For a quarter, the Hornets were right there, McCullough got loose for a 3-ball. Fulson and Bryant attacked and scored six apiece. Taylor Poole, the coach’s daughter, had to make two early 3s to keep West level. After eight frantic minutes, it was 15-all, anyone’s game.

“But the second quarter, that’s where they got us,” Brice said. “We just couldn’t get a rebound. On the offensive end, we were one-and-done every time. Our defense wasn’t bad on their first shot, but they kept getting offensive rebounds and second chances.”

Seventeen of West’s 20 second-quarter points came from Arnott and Wilson, who were pounding away. Arnott’s surprise 3-ball late in the half made it 35-24.

“We’re seniors,” Wilson said. “We felt like with our experience that we should be the better team tonight, and we played like we can play. This was a defining game for all of us.”

When Fulson was whistled for her fourth foul early in the third quarter, it was up to Bryant to try to keep the Hornets in it. She did her best, but all five West seniors (including Cindy Connolly and Gabby Blabon) scored in the third quarter.  DeDe Cuthbertson came in and got a hoop after Blabon sat with foul trouble.

West carried a 16-point lead to the fourth quarter, and even with a flurry of West turnovers down the stretch, the Hornets couldn’t get closer than 11. They missed shots that could’ve trimmed the deficit to eight or nine.

“We didn’t finish as strong as I would have liked, but this was still the best game this group of seniors has ever played,” Coach Poole said.

Wilson averages 28 points (her mother set a school record in 1994 with 24.7 points per game) and she finished with 28 against the Hornets.

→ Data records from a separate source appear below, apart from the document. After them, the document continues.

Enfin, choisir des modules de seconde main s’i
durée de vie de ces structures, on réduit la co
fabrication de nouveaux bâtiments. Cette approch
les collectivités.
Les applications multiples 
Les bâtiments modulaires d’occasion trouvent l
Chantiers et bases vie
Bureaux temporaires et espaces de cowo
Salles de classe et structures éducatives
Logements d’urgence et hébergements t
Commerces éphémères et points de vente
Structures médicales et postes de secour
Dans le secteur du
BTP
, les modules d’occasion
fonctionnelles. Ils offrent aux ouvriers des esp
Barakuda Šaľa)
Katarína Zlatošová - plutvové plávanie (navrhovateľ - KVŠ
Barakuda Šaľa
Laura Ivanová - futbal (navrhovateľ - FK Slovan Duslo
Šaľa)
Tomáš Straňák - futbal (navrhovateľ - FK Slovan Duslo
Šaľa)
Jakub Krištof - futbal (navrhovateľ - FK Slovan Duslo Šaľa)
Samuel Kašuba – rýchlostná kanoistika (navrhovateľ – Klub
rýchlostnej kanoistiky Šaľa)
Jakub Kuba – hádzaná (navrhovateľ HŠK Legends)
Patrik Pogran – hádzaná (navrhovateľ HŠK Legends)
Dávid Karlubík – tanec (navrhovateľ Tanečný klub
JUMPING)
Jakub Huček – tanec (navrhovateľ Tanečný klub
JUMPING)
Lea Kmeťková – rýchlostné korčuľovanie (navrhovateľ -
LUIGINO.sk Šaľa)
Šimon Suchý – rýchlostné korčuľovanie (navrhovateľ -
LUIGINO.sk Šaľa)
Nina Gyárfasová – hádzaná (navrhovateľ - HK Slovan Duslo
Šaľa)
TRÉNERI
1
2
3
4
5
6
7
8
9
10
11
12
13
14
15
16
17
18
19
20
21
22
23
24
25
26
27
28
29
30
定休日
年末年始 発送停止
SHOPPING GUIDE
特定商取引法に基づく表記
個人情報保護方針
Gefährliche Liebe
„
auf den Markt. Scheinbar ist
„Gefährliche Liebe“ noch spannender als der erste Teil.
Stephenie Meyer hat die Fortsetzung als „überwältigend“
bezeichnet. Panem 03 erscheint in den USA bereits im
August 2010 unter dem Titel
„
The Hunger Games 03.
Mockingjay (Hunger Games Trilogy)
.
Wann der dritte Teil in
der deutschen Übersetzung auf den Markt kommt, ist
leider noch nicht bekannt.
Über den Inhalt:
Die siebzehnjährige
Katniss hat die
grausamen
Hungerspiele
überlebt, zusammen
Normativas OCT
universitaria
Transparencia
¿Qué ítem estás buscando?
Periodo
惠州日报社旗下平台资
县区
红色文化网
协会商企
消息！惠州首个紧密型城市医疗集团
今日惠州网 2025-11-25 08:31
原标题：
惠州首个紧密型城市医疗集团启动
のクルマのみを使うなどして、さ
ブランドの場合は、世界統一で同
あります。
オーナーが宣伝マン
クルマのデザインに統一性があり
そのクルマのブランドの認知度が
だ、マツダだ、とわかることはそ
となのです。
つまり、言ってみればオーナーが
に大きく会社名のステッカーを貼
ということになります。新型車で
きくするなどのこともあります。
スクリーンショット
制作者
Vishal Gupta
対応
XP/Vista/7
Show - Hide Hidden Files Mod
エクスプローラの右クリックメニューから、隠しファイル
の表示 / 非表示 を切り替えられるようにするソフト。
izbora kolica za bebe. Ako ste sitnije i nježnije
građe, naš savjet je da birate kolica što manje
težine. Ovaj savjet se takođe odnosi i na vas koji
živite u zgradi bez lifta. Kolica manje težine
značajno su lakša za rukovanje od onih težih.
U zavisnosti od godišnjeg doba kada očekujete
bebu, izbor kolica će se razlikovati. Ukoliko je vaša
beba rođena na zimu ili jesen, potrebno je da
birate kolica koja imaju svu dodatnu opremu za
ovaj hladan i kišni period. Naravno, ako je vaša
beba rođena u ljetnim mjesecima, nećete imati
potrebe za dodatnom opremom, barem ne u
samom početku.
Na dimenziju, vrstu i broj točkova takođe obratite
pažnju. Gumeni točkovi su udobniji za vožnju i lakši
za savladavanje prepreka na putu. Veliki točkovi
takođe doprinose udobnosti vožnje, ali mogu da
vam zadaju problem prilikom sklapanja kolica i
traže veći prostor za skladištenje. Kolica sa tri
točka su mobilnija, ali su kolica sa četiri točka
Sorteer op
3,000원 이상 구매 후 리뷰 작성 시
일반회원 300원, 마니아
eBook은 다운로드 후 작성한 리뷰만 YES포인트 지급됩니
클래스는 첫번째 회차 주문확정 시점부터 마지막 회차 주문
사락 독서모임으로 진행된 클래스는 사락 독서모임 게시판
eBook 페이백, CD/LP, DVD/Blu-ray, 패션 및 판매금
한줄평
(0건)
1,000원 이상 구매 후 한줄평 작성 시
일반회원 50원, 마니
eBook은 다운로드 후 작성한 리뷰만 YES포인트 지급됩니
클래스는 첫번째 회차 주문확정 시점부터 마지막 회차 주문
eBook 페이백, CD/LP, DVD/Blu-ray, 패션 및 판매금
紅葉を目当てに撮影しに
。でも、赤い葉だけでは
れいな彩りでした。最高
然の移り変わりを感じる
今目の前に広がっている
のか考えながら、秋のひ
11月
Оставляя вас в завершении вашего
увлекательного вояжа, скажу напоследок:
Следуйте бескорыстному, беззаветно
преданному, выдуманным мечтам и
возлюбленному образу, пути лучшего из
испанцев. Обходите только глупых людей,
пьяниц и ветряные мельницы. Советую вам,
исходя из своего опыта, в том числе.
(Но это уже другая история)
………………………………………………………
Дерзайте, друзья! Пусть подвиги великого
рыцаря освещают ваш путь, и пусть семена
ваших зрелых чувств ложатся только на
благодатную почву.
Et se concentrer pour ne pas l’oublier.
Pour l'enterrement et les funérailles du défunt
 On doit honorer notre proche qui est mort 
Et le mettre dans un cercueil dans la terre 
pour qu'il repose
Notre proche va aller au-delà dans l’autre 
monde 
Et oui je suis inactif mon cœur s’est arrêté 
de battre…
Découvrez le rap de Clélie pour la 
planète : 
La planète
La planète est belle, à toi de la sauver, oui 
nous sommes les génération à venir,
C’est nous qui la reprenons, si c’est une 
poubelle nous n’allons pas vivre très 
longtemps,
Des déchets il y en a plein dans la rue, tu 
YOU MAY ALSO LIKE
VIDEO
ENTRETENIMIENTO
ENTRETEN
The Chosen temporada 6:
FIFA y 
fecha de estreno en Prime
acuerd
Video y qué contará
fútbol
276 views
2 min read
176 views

She also scored 28 in the first round.

Ahead for Wilson are more milestones — Hillary Hampton’s 1,814 points and Ayana Avery’s school-record 1,995. Then becoming the program’s first 2,000-point scorer.

But that’s all  down the road.

As far as what matters right now, West will take on Carson (11-1) for the championship on Saturday at 6 p.m.  West’s seniors are 0-10 against Carson, but the Falcons showed against Salisbury what they’re capable of.

“It’s been a crazy year,” Abigail Wilson said. “I’ve just tried to fight through everything that comes my way.”

SALISBURY (46) — Bryant 17, Fulson 14, McCullough 7, Huntley 5, Morgan 2, Gibson 1.

W. ROWAN (60) — Wilson 28, Arnott 12, Poole 11, Connolly 4, Blabon 3, Cuthbertson 2.